-- Begin --

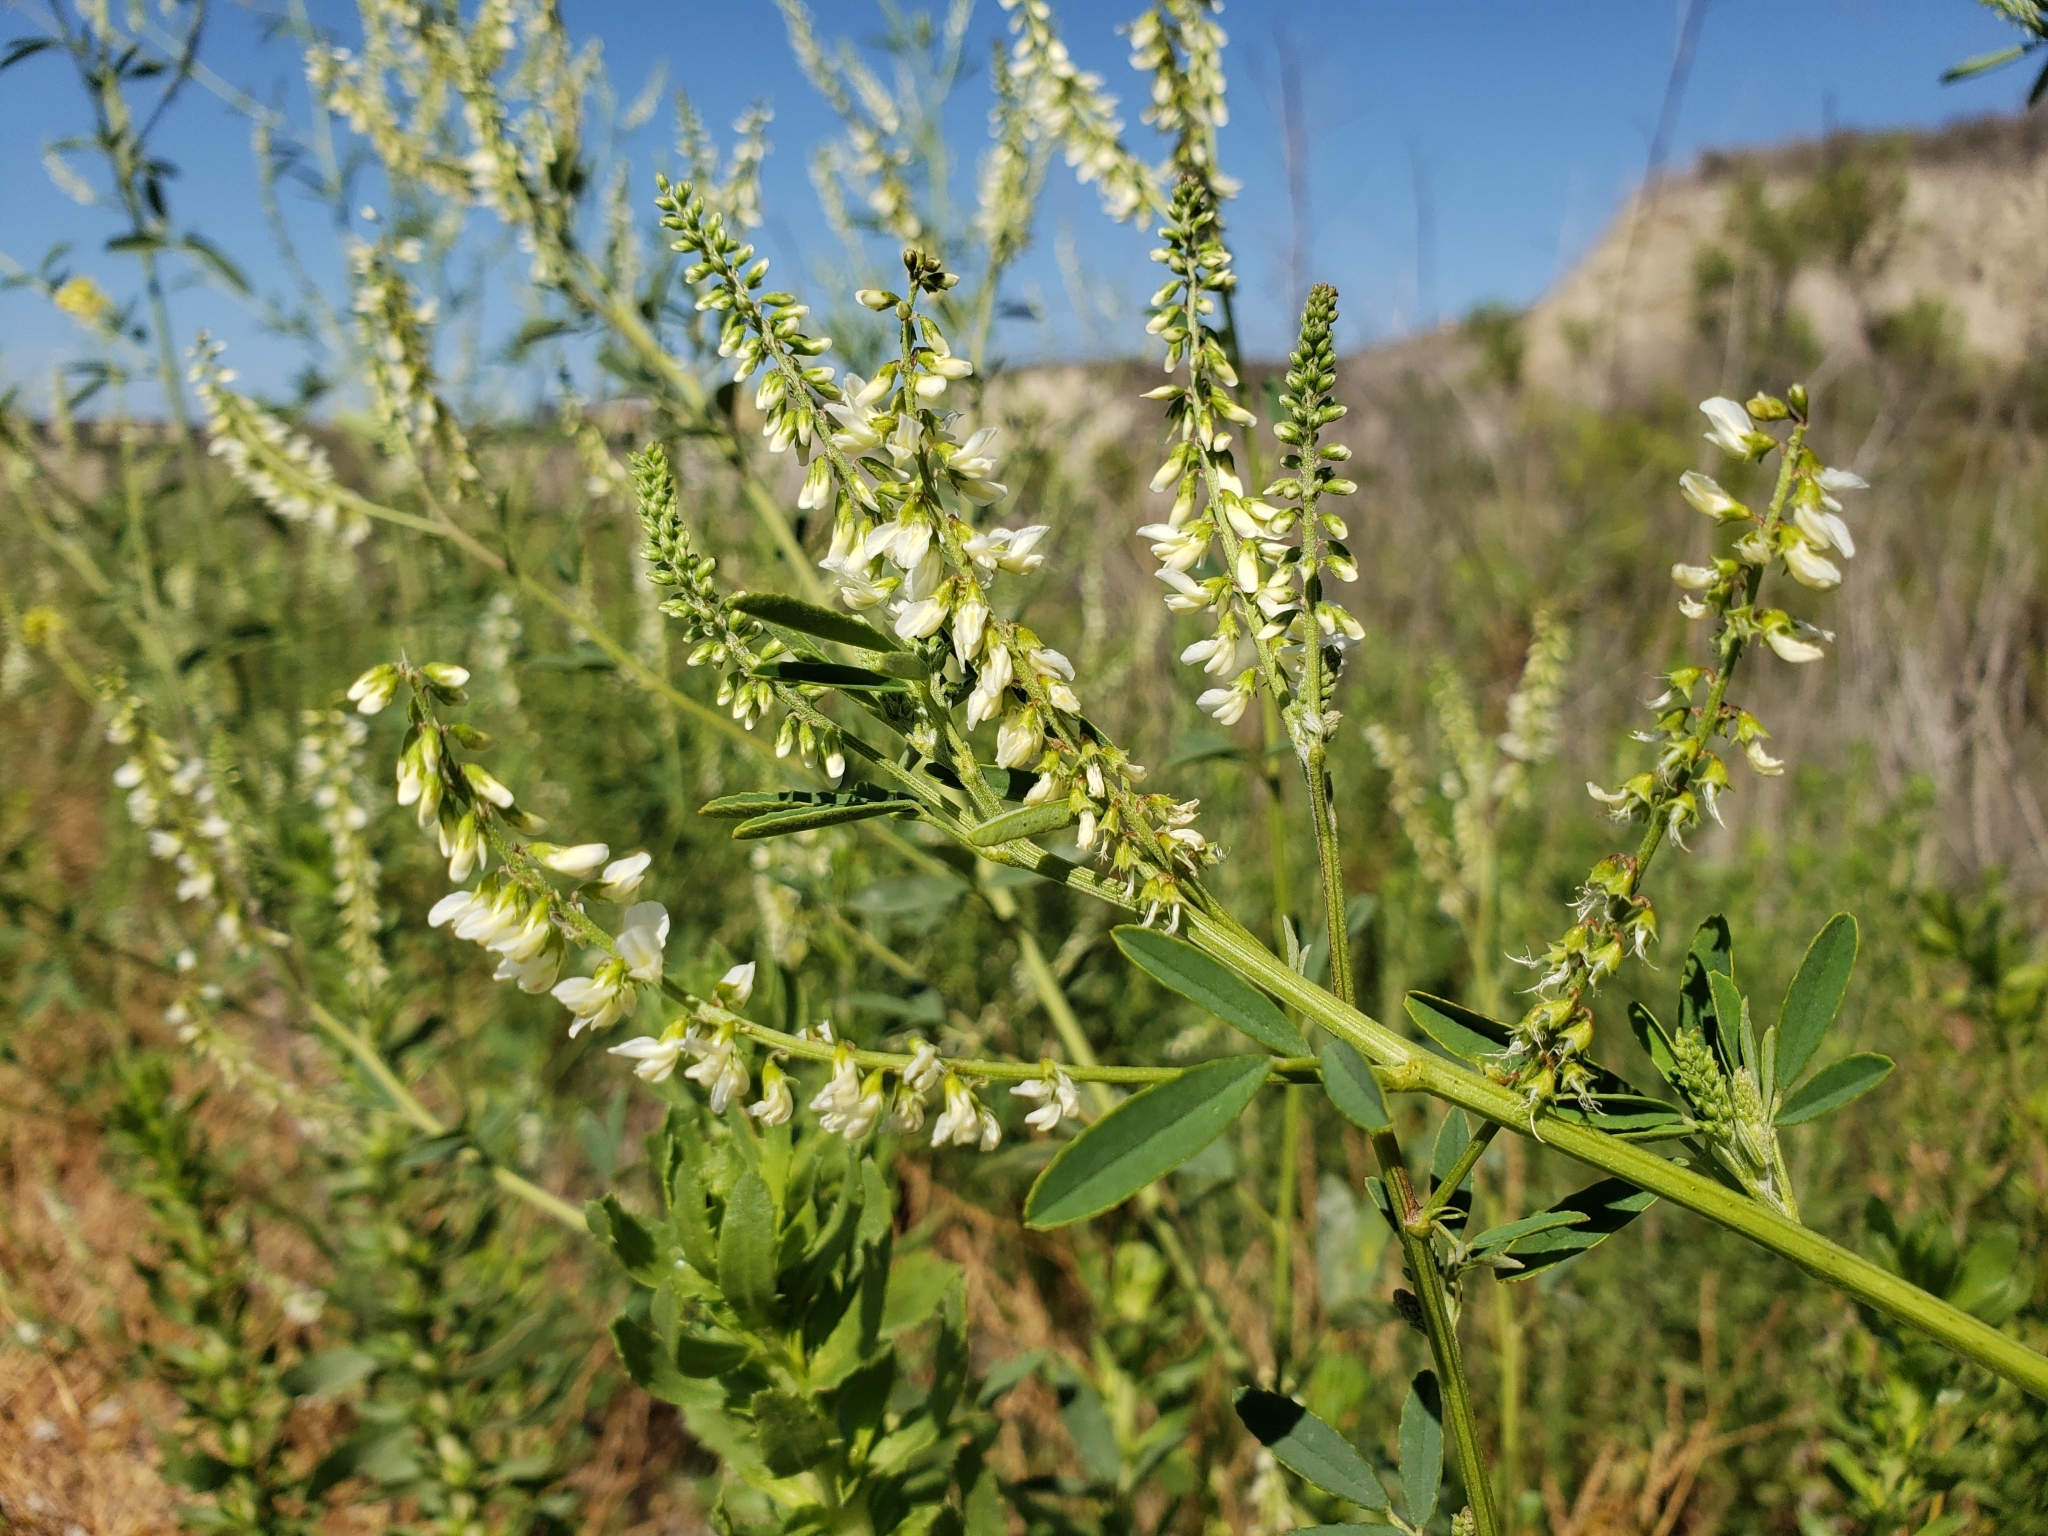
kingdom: Plantae
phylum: Tracheophyta
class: Magnoliopsida
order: Fabales
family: Fabaceae
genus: Melilotus
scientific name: Melilotus albus
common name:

-- End --

Short problem ▸
Write out every line of the material above word for word, leaving out the pictures.

In response ▸
kingdom: Plantae
phylum: Tracheophyta
class: Magnoliopsida
order: Fabales
family: Fabaceae
genus: Melilotus
scientific name: Melilotus albus
common name:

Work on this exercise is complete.